7/10
Reel Look: 'The Mad Masters'
17 February 2015
Warning: Spoilers
"Some remedies that we still do not know." The ethnofiction (or "cine-transe") is a genre of film said to be created by the anthropologist, ethnologist and well-known French film director Jean Rouch (Chronicle of a Summer), his first being the 1955 half-hour plus short but harrowing feature entitled 'Les Maîtres Fous', or 'The Mad Masters'. But how does Rouch go about in filming the madness therein? Let's take a look.

The subject of the film: the Hauka movement in Accra which, according to some anthropologists was a form of resistance that began in Niger, but had spread to other parts of Africa. According to anthropologists, this ritual, though historic, was largely done to mock their authoritarianism by stealing their powers, trying to extract their life forces and not trying to emulate Europeans. Upon arriving in this certain district in Africa, we see the everyday men, working in jobs such as salt marketers, grass cutters, gold miners, etc. What thus occurs is the eventual eponymous actions carried out by these people.

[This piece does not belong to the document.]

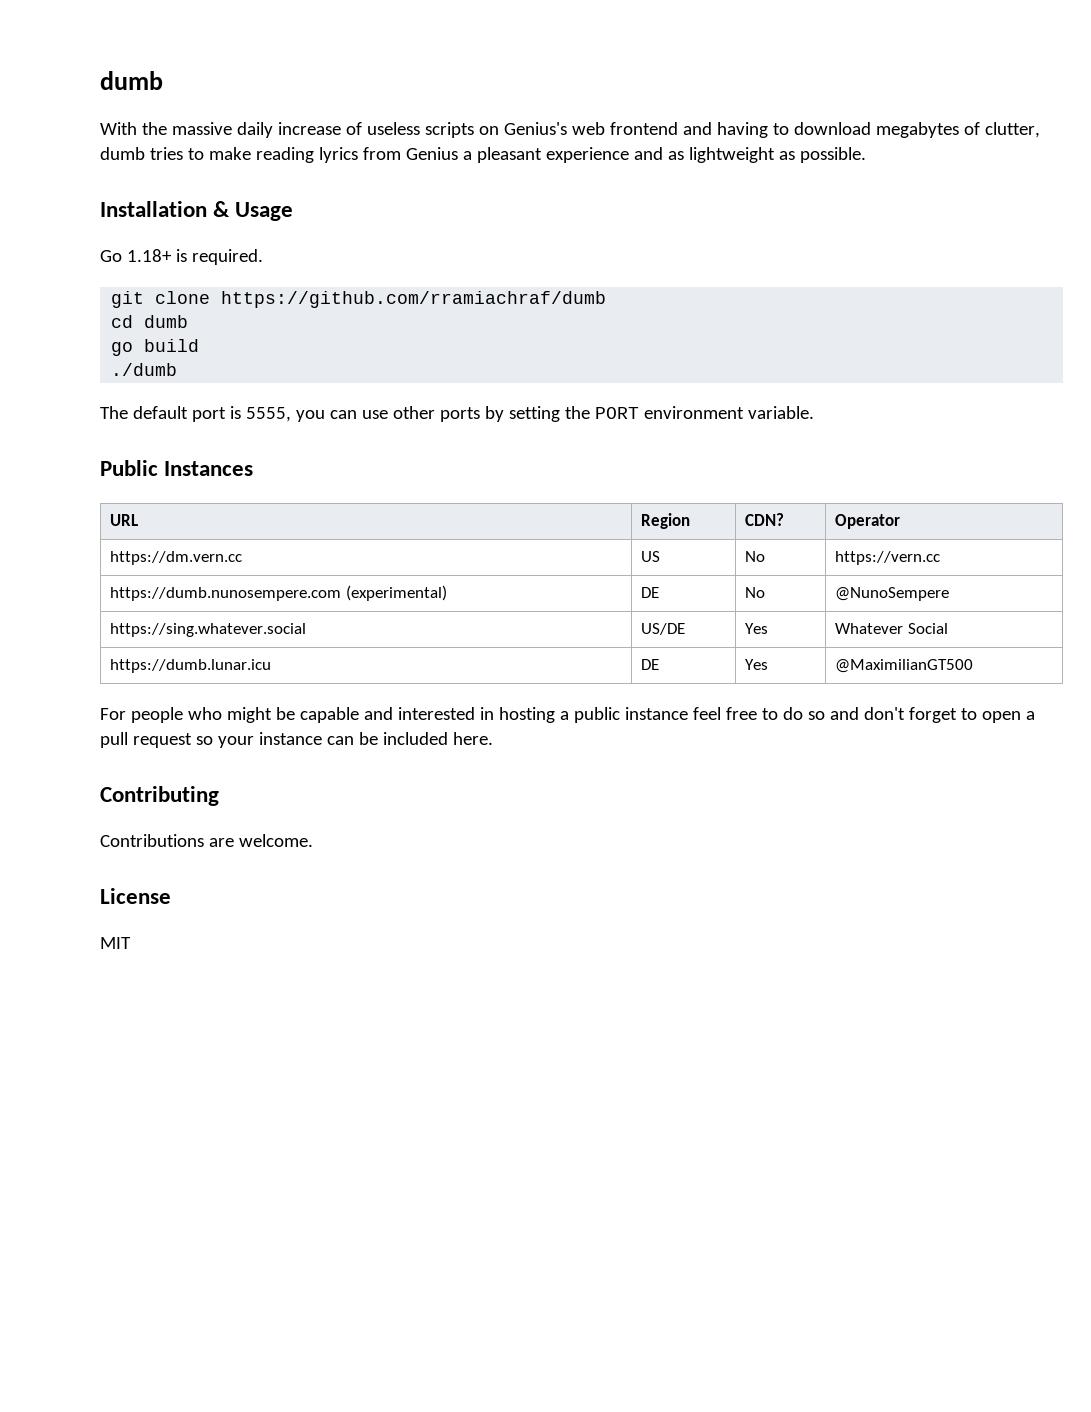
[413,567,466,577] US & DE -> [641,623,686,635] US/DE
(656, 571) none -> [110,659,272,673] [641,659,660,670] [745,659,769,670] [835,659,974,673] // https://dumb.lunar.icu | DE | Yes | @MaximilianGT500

We, following Rouch in turn following these men into a bald spot in the jungle after a work day as he captures every intense frame of this dark pageant performed before our very eyes known well among the Hauka tribe: men begin foaming at the mouth, consume dog flesh and burn themselves with torches all while having summoned the souls of long-dead explorers who had traveled to Niger back in the late nineteenth century, some possessed by the "spirits" of that certain party, made up of a general, his wife, the guard corporal, a truck driver etc. The film was so controversial upon release that it was notably banned first in Niger, and then in British territories including Ghana. Today, the film still contains the raw power to disturb and does seem to reveal, sadly, the ugly side of the modern world. Deep in its intensity and unashamed of taking the bold risks Rouch did in capturing/showing the extreme, 'Les Maîtres Fous' is a fundamental revolution of a mortifying experience while also remaining a powerful study of robust visual anthropology.